Rencontre avec une designer d'objets et de mobilier engagée.

Que cultivez-vous ?

Des tomates, des poivrons, des piments, plein de bonnes choses pour cet été. Et sinon, je suis designer mobilier et objet de formation. J’ai fait l’École d’Art et de Design de Saint-Etienne et je suis diplômée depuis 2016. Je me suis directement lancée en freelance à Paris.

Puis je suis venue m’installer à Orléans, où j’ai décidé de travailler en accord avec mes valeurs. J’ai beaucoup travaillé avec les artisans bamboutiers de Déambulons sur du mobilier et de l’architecture comme par exemple la grande canopée qu’ils sont en train de construire en ce moment à Terra Botanica, le parc d’attraction d’Angers.

Quelles sont vos activités principales ?

Mes activités principales sont le design de mobilier et d’objet pour des maisons d’édition. Par exemple, des concours, des appels à projets avec des paysagistes et d’autres designers. Et de l’illustration pour des magazines comme Garden_Lab, dont voici l’infographie faite pour le N° 9, avec Véronique Mure sur l’histoire de la classification des plantes.

Comment créer plus de lien entre les travailleurs des champs et les designers ?

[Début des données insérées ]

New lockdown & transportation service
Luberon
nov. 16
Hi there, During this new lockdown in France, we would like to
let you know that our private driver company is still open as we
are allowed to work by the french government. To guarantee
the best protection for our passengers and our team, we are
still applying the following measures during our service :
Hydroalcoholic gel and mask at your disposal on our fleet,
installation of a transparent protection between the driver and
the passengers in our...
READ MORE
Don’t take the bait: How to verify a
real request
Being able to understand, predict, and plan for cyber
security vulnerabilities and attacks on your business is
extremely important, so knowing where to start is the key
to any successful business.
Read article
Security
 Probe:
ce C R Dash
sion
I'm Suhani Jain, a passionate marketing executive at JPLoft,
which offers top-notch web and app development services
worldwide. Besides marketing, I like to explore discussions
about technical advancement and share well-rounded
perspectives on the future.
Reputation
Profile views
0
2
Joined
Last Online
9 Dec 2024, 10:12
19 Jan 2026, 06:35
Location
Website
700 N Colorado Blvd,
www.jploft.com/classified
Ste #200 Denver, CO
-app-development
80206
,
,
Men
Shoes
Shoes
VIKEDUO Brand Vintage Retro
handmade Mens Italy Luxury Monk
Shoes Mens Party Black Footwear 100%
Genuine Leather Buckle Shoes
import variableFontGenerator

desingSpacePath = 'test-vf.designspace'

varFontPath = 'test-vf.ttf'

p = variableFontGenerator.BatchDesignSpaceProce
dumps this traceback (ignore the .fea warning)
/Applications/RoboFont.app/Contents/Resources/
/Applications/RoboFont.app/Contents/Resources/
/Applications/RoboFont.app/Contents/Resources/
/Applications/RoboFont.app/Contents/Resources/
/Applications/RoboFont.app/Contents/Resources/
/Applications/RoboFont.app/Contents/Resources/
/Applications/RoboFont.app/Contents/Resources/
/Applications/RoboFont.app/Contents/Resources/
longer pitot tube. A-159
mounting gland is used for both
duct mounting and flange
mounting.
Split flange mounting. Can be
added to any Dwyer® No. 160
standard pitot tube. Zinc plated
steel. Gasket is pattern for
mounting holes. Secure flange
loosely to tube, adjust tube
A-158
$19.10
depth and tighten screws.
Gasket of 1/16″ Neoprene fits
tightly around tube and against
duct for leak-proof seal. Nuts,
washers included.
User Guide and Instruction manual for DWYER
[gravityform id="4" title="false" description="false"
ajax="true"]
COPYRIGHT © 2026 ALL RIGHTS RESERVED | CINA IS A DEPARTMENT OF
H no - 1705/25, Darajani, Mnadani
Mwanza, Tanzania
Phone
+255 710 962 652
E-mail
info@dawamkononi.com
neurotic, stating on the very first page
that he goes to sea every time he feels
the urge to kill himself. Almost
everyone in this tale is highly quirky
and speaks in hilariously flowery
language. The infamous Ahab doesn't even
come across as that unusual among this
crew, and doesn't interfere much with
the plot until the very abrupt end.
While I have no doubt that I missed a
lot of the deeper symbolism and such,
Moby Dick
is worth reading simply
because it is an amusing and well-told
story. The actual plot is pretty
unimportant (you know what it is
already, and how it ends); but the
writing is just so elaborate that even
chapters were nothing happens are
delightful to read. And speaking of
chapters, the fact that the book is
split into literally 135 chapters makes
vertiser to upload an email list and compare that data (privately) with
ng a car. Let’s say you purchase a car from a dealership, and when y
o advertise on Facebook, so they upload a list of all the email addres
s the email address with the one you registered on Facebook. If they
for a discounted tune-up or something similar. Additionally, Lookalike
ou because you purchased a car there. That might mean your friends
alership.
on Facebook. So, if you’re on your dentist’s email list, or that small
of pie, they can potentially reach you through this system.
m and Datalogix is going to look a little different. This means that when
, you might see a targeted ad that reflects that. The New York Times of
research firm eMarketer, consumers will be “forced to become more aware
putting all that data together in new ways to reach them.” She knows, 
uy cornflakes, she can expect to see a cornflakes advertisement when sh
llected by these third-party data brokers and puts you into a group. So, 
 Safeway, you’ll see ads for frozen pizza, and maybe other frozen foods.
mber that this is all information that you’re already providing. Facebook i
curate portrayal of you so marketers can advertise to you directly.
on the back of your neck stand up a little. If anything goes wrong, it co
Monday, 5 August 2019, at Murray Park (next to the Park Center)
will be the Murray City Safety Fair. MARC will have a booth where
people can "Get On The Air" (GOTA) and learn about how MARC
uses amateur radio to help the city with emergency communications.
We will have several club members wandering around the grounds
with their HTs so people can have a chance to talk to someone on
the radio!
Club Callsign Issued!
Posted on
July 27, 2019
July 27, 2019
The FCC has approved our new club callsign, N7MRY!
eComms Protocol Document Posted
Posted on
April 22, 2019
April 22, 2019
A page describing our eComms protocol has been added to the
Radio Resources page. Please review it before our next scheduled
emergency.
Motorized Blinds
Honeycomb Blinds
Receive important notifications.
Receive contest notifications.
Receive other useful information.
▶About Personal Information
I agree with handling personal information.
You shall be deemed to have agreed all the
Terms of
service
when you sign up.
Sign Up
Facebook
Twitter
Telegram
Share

J’ai commencé à réfléchir à ce sujet pendant mon mémoire de fin d’études en 2016, qui s’intitule « Cultiver la terre, les nouvelles logiques du design dans les petites exploitations agricoles alternatives ». De nombreux designers, entreprises et asso travaillent avec des agriculteurs pour les accompagner dans la création de leurs propres outils. Par exemples – on peut en citer plein : Mathieu Grosche avec son Bicitractor, Flore Lacrouts- Cazenave et son Toutilo, etc. Mais à part cela, je remarque que le lien entre les travailleurs des champs et les designers peut aller beaucoup plus loin. On peut parler d’architecture, d’art, de design culinaire pour venir enrichir le terroir par exemple. De mise en valeur des produits fermiers par de la communication ou par du mobilier spécifique. Pour en savoir plus, je vous invite à aller écouter le podcast de Laure Choquer de Dessin Dessein. Elle m’interroge spécifiquement sur le sujet.

Photographie : Louise Rué

Photographie : Louise Rué pour PAïSAN

C’est quoi un « radeau de lecture » ?

Un « radeau de lecture » c’est du mobilier urbain que j’ai développé pour la ville de Joigny en 2020 dans l’Yonne.
Le « radeau » est une boîte à livres dans laquelle les passants peuvent prendre ou déposer des livres gratuitement. Et pouvoir se reposer à l’ombre d’un arbre. Pour la réalisation, j’ai souhaité travailler uniquement avec des artisans locaux. J’ai été accompagnée pour cela par Atelier Tac, qui est un atelier de menuiserie et de micro-architecture. Il travaille à partir de réemploi à Orléans.

Un objet de votre quotidien ?

Je dirais ma souris d’ordinateur parce que je passe beaucoup de temps sur mon ordinateur. Ou alors peut-être tous mes stylos pour faire mes recherches et mes dessins.
Ou encore peut-être ma collection de pots de fleurs que je chéris beaucoup.

Un lieu à nous faire découvrir ?

Dans mon petit village où habitent encore mes parents, Charly en région Lyonnaise, il y a un beau parc nommé le Domaine Melchior Philibert. Il est détenu par une ancienne famille de marchands de soie et aujourd’hui racheté par la mairie. J’y ai fait du théâtre pendant une dizaine d’années et aujourd’hui, je participe à l’organisation d’une foire aux plantes dans les jardins. Et depuis tout juste un an environ, le CRBA – Centre de Recherches en Botanique Appliquée – s’est installé et va réaménager tout le site. Je vous laisse en savoir un peu plus sur leur travail qui vaut vraiment le détour. Ils font de la recherche en agriculture pour demain.

Une personne ou un collectif à nous conseiller pour une rencontre ?

Je dirais les éditions Salamandr, qui sont un éditeur de mobilier et d’objets à Lorient. Ils travaillent autour du lin et du chanvre. Nous travaillons actuellement ensemble sur trois mobiliers d’ailleurs.

Quelle question avons-nous oublié de vous poser ?

Avez-vous entendu parler de la grande vente de dessins de designers Design for Life organisée par la galerie The Art Design Lab ? Tout l’argent des ventes sera reversé aux hôpitaux pour lutter contre le Covid-19. J’ai mis en vente sur le site
plusieurs dessins, en collaboration avec Laurence Saugé de Boutures d’objets, sur de la recherche en capuchons de parfums éco-conçus à partir de matériaux innovants. Je vous laisse découvrir tout cela sur le site de The Art Design Lab jusqu’au 31 mai.